An index was built for each reference genome with bowtie2-build (version 2.2.9; Langmead and Salzberg, 2012) using default settings. Illumina adaptor sequences and low quality bases (quality score <10) were trimmed from the 3′-end of each read using cutadapt (version 1.11; Martin, 2011) with reads discarded if more than half the bases were trimmed. The filtered reads were aligned to the reference genome using bowtie2 (version 2.2.9; Langmead and Salzberg, 2012) selecting the best alignment for each read. The alignment statistics are reported in Supplementary Table 1. Reads that did not align as proper pairs were treated as single end reads. For copy number estimation, each reference genome was binned into 1 kb windows with a 500 bp sliding overlap between windows using bedtools (version 2.17.0; Quinlan and Hall, 2010). For each sample, the coverage for each 1 kb was calculated as the number of sequenced bases that overlap with that window. The %G+C content of each window was calculated, and corrections made for potential bias in library preparation and sequencing due to GC content. The average coverage for each GC bin was plotted against the GC content and smoothed by a Lowess regression model. A correction factor, calculated by dividing the global mean coverage by the fitted model, was applied to each sample. Source code available at http://github.com/dpastling/plethora.

Author contributions

JR, ZK, and TS conceived and directed the project.

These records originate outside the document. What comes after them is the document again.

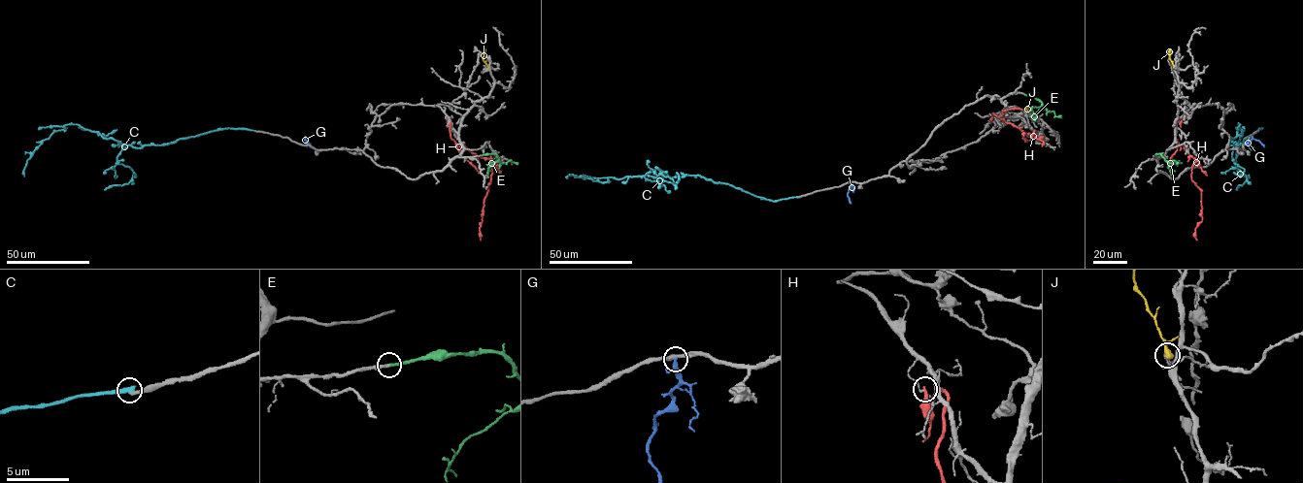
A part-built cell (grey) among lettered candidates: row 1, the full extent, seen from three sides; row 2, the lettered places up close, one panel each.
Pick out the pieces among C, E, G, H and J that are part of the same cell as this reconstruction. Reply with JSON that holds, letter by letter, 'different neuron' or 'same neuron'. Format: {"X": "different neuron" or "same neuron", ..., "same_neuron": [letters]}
{"C": "different neuron", "E": "same neuron", "G": "different neuron", "H": "different neuron", "J": "different neuron", "same_neuron": ["E"]}

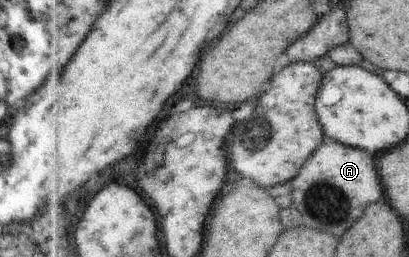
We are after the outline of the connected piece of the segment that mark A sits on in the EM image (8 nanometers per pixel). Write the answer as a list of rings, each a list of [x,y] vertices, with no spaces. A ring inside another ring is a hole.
[[[331,139],[324,141],[318,154],[306,162],[306,170],[302,170],[292,184],[294,205],[302,210],[304,222],[320,230],[330,230],[339,237],[361,221],[370,202],[378,202],[384,196],[383,182],[372,154]]]

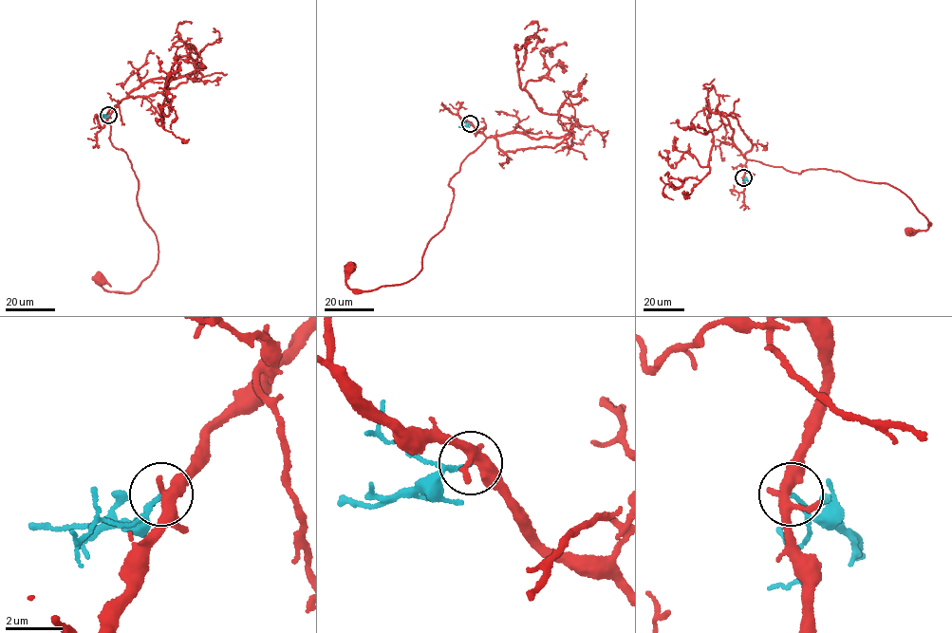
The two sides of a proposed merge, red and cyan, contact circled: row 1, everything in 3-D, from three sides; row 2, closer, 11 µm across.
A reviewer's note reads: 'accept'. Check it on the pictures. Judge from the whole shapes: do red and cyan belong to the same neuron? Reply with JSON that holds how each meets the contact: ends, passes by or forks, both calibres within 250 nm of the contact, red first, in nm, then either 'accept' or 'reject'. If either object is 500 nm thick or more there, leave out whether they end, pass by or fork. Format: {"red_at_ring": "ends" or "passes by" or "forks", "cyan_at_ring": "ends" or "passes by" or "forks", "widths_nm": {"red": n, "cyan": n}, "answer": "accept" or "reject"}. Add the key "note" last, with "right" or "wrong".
{"red_at_ring": "forks", "cyan_at_ring": "ends", "widths_nm": {"red": 360, "cyan": 160}, "answer": "reject", "note": "wrong"}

AG, DA, JR, and TS wrote the manuscript and prepared figures. AG, RM, BB constructed and phenotypically characterized strains. AG, DA, and KJ analyzed the WGS data.

Conflict of interest statement

The authors declare that the research was conducted in the absence of any commercial or financial relationships that could be construed as a potential conflict of interest. Certain commercial equipment, instruments, or materials are identified in this paper to foster understanding. Such identification does not imply recommendation or endorsement by the National Institute of Standards and Technology, nor does it imply that the materials or equipment identified is necessarily the best available for the purpose.